## Brief
Would you please transcribe, exactly as written, the lines of the entries below starting at the one that holds "their units. The" and ending at the one that holds "IM & Instance Model\\", both included?

+ + + + + + +

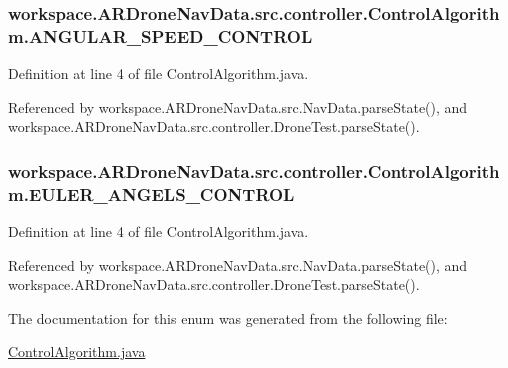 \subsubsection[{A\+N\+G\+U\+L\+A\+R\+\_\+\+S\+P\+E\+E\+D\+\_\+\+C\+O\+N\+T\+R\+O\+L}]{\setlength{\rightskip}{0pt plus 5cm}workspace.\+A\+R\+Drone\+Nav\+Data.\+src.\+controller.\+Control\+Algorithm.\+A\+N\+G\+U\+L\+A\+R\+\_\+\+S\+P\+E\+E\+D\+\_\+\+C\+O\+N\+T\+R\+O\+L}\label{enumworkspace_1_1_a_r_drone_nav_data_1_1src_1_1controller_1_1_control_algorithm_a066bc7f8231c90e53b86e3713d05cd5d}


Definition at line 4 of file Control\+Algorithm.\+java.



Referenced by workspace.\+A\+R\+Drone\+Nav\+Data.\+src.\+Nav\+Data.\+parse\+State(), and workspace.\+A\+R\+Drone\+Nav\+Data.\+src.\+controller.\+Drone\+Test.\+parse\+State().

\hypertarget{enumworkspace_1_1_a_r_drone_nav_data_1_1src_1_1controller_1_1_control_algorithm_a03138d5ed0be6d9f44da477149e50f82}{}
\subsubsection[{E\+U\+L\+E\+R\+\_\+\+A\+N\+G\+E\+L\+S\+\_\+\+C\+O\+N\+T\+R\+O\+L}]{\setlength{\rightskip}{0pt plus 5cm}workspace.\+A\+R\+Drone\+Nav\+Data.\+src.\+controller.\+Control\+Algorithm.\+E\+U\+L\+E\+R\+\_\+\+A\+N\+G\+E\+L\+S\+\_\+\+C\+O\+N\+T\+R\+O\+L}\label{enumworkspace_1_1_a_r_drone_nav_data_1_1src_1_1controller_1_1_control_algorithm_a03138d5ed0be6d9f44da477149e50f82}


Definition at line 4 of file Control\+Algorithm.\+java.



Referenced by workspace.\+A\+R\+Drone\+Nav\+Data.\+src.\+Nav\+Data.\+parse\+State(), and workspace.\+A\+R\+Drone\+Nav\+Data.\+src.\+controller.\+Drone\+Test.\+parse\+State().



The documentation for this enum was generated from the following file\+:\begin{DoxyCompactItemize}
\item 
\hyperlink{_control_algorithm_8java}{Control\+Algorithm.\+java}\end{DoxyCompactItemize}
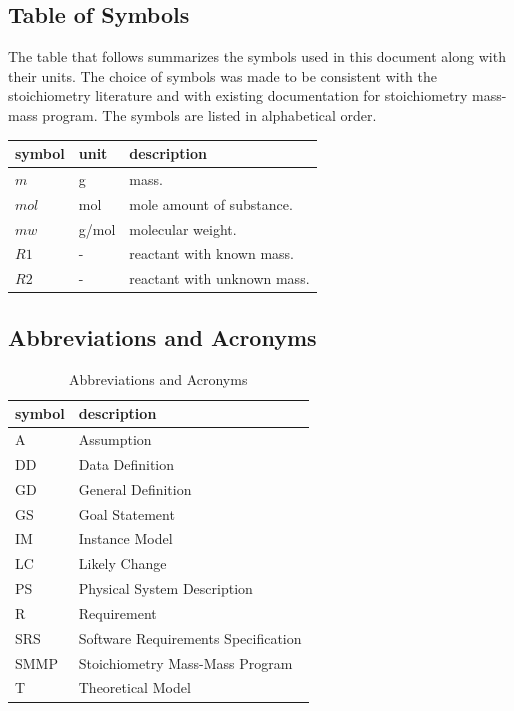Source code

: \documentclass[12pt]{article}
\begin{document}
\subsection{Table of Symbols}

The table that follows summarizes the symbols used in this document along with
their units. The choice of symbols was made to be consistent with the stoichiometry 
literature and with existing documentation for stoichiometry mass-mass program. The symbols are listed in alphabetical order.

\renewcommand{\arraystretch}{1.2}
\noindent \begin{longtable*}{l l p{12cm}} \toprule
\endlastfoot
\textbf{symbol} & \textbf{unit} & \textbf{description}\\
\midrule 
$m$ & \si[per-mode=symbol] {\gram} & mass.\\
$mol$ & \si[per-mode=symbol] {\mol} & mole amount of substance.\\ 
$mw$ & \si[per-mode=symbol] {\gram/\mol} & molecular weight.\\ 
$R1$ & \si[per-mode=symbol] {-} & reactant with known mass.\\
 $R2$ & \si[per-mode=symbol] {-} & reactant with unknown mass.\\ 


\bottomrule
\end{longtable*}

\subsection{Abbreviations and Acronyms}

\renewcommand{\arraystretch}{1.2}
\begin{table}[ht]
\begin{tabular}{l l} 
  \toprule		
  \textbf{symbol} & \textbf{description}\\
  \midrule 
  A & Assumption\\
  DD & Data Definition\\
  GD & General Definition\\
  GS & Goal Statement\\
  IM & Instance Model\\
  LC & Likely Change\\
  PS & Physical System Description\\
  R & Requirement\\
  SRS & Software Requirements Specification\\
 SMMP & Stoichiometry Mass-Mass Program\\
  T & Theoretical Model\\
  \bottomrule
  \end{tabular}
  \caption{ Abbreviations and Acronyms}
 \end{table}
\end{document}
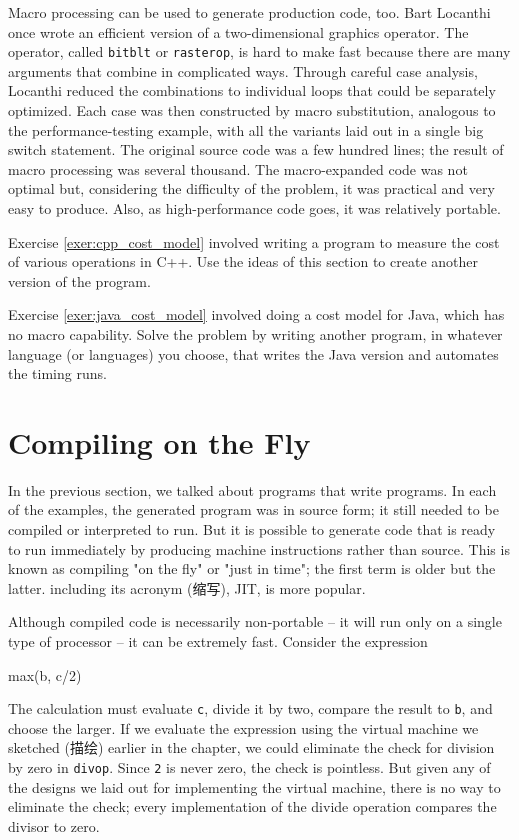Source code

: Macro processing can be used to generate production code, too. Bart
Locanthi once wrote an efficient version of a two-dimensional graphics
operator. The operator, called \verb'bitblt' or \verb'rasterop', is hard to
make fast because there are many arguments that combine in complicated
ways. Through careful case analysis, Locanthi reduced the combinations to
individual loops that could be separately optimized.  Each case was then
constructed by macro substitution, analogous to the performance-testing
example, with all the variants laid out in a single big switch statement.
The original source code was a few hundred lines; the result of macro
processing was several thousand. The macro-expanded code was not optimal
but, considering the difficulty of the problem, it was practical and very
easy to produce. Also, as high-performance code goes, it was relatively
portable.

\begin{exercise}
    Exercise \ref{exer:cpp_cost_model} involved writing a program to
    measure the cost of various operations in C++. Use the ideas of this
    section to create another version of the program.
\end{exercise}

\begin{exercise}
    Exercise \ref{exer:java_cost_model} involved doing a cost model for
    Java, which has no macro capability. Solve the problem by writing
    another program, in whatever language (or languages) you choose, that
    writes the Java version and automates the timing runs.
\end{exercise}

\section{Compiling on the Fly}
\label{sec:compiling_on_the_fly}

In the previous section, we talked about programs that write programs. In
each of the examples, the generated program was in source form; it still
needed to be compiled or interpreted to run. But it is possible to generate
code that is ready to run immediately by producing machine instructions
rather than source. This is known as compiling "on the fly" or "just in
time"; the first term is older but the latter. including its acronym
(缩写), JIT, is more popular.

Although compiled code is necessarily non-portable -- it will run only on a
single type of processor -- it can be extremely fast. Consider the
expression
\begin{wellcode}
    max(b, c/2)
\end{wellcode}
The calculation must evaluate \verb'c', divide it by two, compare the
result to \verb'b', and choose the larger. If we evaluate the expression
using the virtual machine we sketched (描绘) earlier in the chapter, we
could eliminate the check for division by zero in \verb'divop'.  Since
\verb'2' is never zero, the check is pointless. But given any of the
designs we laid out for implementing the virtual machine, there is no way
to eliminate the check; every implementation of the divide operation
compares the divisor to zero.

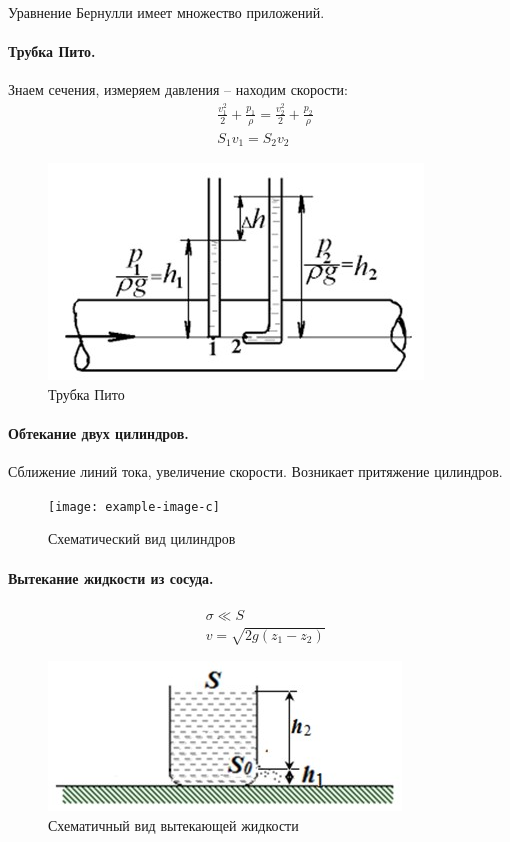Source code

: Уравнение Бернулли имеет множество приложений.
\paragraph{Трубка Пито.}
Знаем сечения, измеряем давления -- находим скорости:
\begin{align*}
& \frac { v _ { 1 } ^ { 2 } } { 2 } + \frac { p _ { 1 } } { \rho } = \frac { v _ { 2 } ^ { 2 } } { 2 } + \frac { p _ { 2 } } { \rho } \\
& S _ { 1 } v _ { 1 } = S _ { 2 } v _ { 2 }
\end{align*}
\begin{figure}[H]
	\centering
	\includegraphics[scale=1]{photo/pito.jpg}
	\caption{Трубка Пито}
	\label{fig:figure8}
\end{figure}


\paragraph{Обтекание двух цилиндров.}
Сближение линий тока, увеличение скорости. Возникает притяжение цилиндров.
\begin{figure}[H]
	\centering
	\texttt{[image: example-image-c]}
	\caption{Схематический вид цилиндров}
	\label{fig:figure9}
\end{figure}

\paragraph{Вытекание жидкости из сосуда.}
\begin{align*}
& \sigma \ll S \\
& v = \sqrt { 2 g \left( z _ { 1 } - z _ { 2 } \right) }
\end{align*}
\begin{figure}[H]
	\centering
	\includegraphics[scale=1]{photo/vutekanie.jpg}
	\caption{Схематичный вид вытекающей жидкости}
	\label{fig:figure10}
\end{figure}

+ + + + + + +

## Response area
their units. The choice of symbols was made to be consistent with the stoichiometry 
literature and with existing documentation for stoichiometry mass-mass program. The symbols are listed in alphabetical order.

\renewcommand{\arraystretch}{1.2}
\noindent \begin{longtable*}{l l p{12cm}} \toprule
\endlastfoot
\textbf{symbol} & \textbf{unit} & \textbf{description}\\
\midrule 
$m$ & \si[per-mode=symbol] {\gram} & mass.\\
$mol$ & \si[per-mode=symbol] {\mol} & mole amount of substance.\\ 
$mw$ & \si[per-mode=symbol] {\gram/\mol} & molecular weight.\\ 
$R1$ & \si[per-mode=symbol] {-} & reactant with known mass.\\
 $R2$ & \si[per-mode=symbol] {-} & reactant with unknown mass.\\ 


\bottomrule
\end{longtable*}

\subsection{Abbreviations and Acronyms}

\renewcommand{\arraystretch}{1.2}
\begin{table}[ht]
\begin{tabular}{l l} 
  \toprule		
  \textbf{symbol} & \textbf{description}\\
  \midrule 
  A & Assumption\\
  DD & Data Definition\\
  GD & General Definition\\
  GS & Goal Statement\\
  IM & Instance Model\\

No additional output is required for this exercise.